Tracking Movement

In Washington University’s Human Performance Laboratory, an artificial robotic horse stands quietly in the corner waiting to be used by clients. On computer screens, motion-activated video games are being transformed into rehabilitation therapies. In a nearby room, a specialized treadmill for wheelchairs has been built and is undergoing testing. The wide variety of research in the occupational therapy laboratory is all aimed at analyzing movement to gain a better understanding of how people with and without disabilities perform daily activities.

“The surface markers are dots that are placed on a person’s body, arms, and legs,” says Jack Engsberg, PhD, laboratory director. The data enables researchers to see performance differences before and after an intervention. For example, Bill Janes, OTD ‘11, MSCI, OTR/L, is using motion-capture to evaluate performance differences before and after nerve transplants to see if the procedure is effective in restoring movement. Engsberg combines motion capture vector images and virtual reality video games to create fun therapy programs for clients undergoing rehabilitation with disabilities resulting from cerebral palsy, stroke and autism as well as spinal cord or brain injuries.


Image of child client with surface markers 

A young client with student Emily Berkowitz, MSOT/S '13, and Dr. Tim Shurtleff.

“It’s like Kinect™ or Wii Fit™ games in that movement from the player creates movement in the game,” explains Engsberg. “For example, a patient can raise his arm to a certain height and trigger a flipper in a video pinball game. By changing the software that determines which movement makes a particular game work, we can tailor game-play to the type of activity needed for rehabilitation.” The research is still developing, but Engsberg has big plans.

“I envision that this could be used for global telerehabilitation, especially where occupational therapists are not available. People anywhere could download a computer rehabilitative game and do the therapy in their home while clinicians monitor their progress from afar.”
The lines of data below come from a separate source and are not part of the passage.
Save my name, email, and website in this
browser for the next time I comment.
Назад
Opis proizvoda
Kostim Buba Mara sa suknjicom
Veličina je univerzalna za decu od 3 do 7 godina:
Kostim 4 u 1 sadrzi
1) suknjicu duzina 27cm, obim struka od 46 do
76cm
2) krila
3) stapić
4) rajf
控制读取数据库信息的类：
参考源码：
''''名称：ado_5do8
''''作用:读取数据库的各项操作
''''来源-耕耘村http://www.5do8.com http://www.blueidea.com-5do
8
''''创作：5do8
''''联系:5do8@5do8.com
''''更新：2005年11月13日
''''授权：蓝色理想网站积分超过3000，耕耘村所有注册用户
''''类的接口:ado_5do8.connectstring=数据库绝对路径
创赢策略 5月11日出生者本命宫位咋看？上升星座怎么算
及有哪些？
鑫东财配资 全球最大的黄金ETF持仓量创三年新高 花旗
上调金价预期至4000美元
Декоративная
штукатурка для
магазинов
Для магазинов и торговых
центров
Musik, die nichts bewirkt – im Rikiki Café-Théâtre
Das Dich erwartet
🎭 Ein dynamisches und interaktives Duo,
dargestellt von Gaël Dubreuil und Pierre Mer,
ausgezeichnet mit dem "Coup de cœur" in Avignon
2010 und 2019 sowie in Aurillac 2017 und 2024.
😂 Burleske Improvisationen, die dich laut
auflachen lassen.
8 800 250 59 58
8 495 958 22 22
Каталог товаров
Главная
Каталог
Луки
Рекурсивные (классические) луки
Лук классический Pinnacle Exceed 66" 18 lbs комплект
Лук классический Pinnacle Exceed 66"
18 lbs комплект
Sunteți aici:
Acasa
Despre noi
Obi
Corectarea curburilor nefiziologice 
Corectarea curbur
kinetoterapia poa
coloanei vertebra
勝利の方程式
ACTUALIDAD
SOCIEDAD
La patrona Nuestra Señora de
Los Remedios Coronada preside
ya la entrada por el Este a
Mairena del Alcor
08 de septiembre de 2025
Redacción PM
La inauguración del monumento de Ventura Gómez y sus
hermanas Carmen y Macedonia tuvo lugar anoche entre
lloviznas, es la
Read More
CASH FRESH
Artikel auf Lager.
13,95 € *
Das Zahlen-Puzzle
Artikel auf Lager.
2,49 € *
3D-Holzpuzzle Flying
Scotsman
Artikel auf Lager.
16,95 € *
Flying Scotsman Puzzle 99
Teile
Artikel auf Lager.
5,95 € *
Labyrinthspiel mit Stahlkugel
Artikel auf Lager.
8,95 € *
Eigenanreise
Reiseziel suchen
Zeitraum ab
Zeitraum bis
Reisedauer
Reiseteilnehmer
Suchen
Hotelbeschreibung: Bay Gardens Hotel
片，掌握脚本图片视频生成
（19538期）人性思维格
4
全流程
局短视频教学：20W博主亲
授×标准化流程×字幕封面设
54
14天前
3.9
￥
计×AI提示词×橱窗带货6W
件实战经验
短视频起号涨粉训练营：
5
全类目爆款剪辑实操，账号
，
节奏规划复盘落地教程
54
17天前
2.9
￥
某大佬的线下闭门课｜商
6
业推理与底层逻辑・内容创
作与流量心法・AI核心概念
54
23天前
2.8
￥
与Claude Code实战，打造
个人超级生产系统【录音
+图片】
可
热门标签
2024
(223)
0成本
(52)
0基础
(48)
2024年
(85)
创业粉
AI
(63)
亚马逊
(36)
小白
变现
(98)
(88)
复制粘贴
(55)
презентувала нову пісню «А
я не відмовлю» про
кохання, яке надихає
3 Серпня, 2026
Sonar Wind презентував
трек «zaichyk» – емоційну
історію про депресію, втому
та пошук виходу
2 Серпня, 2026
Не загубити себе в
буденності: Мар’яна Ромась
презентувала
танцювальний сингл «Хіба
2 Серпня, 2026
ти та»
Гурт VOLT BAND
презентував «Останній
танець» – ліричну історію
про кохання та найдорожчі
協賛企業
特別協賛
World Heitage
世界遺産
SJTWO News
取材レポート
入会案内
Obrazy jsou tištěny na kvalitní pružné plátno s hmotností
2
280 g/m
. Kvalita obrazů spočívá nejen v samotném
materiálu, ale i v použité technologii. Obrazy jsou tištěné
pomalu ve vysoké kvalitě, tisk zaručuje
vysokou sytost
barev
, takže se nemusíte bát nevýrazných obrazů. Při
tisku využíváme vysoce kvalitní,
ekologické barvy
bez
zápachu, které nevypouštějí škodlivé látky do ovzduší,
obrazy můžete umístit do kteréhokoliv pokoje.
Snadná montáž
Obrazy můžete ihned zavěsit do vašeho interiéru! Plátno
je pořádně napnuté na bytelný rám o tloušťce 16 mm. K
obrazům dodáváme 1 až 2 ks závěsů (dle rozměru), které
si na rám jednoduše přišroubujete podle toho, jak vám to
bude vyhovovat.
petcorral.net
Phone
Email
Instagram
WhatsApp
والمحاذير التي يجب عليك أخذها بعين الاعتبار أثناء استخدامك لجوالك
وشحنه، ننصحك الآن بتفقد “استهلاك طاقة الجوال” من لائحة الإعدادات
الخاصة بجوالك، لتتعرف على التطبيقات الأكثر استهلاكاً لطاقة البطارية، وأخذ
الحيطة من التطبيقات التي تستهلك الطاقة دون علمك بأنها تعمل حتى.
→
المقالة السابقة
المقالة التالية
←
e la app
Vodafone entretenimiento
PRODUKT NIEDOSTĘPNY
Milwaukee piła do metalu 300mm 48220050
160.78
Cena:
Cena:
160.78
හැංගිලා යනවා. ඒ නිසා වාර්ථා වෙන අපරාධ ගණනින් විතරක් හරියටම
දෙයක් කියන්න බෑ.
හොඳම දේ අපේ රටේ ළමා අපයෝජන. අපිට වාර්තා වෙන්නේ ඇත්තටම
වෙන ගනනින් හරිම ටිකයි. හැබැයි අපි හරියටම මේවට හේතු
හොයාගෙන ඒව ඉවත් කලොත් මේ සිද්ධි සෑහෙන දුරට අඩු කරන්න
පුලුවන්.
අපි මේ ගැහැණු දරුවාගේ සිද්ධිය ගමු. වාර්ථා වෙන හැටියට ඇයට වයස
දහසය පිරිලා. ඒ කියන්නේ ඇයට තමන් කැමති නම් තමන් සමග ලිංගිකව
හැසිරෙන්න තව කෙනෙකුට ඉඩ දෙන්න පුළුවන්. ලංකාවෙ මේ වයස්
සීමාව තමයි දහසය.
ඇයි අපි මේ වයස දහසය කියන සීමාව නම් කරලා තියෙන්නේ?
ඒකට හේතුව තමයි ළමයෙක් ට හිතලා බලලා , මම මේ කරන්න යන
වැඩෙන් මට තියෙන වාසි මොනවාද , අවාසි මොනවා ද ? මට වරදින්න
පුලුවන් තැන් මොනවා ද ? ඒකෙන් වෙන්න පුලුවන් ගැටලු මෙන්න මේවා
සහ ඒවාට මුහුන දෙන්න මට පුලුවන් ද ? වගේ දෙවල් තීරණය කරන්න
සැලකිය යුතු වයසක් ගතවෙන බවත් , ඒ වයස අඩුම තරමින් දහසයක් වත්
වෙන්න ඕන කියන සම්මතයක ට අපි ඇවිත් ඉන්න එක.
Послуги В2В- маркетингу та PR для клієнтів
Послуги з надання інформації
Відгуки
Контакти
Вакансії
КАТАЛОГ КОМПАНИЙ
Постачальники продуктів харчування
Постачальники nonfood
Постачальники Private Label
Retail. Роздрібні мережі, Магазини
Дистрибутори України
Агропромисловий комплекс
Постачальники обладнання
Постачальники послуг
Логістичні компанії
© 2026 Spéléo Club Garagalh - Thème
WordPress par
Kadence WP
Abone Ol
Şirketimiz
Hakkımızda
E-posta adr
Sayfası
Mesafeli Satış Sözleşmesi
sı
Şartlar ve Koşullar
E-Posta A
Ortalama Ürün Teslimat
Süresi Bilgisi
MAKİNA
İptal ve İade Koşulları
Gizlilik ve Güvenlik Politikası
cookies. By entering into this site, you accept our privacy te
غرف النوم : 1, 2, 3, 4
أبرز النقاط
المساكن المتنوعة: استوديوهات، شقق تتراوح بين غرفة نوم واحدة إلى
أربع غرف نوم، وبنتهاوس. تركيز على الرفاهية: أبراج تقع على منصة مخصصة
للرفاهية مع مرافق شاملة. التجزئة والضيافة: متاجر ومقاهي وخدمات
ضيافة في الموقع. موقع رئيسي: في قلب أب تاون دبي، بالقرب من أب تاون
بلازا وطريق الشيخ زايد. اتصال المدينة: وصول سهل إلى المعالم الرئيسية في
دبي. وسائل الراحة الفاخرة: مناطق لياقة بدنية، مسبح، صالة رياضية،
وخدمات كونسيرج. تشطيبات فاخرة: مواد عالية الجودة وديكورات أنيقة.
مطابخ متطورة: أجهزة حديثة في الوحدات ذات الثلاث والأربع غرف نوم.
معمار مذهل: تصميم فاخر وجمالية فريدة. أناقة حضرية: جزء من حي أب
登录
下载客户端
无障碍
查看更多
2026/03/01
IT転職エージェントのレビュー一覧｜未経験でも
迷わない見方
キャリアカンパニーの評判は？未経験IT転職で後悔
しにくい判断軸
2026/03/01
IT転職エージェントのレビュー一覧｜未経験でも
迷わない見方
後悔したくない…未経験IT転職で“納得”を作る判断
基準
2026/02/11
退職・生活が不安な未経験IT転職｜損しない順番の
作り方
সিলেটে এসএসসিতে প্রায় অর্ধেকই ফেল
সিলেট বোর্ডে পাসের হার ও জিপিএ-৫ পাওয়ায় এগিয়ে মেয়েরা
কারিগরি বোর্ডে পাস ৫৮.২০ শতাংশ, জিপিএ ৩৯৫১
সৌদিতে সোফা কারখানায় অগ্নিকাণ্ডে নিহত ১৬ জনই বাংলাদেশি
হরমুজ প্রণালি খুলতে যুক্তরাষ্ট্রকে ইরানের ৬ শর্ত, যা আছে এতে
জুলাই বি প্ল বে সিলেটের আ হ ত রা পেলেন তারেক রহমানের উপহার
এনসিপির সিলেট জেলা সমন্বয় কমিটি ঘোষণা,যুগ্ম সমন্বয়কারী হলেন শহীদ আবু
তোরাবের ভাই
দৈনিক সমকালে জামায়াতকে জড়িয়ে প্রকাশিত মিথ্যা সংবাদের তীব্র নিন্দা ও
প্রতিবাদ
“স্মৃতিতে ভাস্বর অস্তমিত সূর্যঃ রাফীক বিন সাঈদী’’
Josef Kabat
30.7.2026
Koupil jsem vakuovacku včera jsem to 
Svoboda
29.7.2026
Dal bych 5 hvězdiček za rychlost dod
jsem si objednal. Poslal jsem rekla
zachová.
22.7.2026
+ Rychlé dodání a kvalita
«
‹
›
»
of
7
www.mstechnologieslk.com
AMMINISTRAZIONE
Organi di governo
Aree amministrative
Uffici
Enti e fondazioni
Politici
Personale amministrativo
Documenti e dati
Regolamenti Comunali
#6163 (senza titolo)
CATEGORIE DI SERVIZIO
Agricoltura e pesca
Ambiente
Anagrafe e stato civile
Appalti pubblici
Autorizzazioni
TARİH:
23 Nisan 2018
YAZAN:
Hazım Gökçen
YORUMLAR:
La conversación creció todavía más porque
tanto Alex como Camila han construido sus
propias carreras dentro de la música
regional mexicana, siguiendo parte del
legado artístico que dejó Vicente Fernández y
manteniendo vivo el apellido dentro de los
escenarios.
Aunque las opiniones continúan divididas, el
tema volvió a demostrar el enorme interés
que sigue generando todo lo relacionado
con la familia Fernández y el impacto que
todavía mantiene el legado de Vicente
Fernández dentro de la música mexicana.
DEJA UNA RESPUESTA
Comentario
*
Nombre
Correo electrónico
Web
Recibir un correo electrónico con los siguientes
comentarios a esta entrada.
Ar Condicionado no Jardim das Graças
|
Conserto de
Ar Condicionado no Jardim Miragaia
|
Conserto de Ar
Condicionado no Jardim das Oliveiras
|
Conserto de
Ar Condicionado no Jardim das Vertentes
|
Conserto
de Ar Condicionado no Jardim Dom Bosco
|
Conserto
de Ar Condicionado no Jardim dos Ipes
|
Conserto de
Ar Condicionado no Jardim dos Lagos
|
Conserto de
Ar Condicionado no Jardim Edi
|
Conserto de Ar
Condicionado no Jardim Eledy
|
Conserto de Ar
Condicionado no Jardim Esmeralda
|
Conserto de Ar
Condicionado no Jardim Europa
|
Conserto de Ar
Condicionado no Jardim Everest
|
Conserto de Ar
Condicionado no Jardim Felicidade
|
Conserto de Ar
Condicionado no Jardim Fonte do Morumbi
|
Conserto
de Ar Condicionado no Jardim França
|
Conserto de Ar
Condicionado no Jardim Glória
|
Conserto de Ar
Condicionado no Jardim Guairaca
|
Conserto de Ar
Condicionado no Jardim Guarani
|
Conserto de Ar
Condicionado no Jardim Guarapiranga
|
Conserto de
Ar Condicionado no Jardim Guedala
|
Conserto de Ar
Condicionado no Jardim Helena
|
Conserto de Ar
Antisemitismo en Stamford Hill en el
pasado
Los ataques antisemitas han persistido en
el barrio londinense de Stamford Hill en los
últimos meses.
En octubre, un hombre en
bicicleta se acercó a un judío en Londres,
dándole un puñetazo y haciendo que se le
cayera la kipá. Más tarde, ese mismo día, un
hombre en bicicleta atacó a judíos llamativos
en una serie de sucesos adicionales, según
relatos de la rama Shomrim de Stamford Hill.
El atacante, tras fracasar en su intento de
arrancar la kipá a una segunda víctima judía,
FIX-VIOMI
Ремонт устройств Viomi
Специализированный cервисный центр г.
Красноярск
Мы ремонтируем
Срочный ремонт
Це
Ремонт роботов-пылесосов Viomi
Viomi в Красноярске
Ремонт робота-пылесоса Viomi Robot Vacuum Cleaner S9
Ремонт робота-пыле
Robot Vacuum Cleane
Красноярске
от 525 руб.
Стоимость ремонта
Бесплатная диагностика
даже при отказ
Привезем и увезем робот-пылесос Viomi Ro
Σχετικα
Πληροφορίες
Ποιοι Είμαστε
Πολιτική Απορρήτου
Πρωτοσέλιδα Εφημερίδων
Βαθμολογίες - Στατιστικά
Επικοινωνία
Innovative performance research such as this has caught the attention of therapists on the other side of the globe. This year, Joshua You, PhD, director of physical therapy at Yansei University in Korea, is serving as one of the laboratory’s research fellows. He is working with Tim Shurtleff, OTD ‘06, OTR/L, evaluating the benefits of hippotherapy. One of the questions is whether a real horse is necessary for optimal rehabilitative benefits and whether the environment plays a critical role. To answer that, a robotic horse is now in the laboratory.

Image of child and researcher with robotic horse

Dr. You and a client with the robotic horse.

“Horses are not available or are expensive in many areas, including Korea,” says Engsberg. “So we want to know if going to the barn and smelling and touching a horse makes a difference in rehabilitation outcomes when compared to a robotic horse. A lot of the projects we have under way now are very exciting and cutting edge. I actually love coming to work because I can see global implications in many of the things we do.”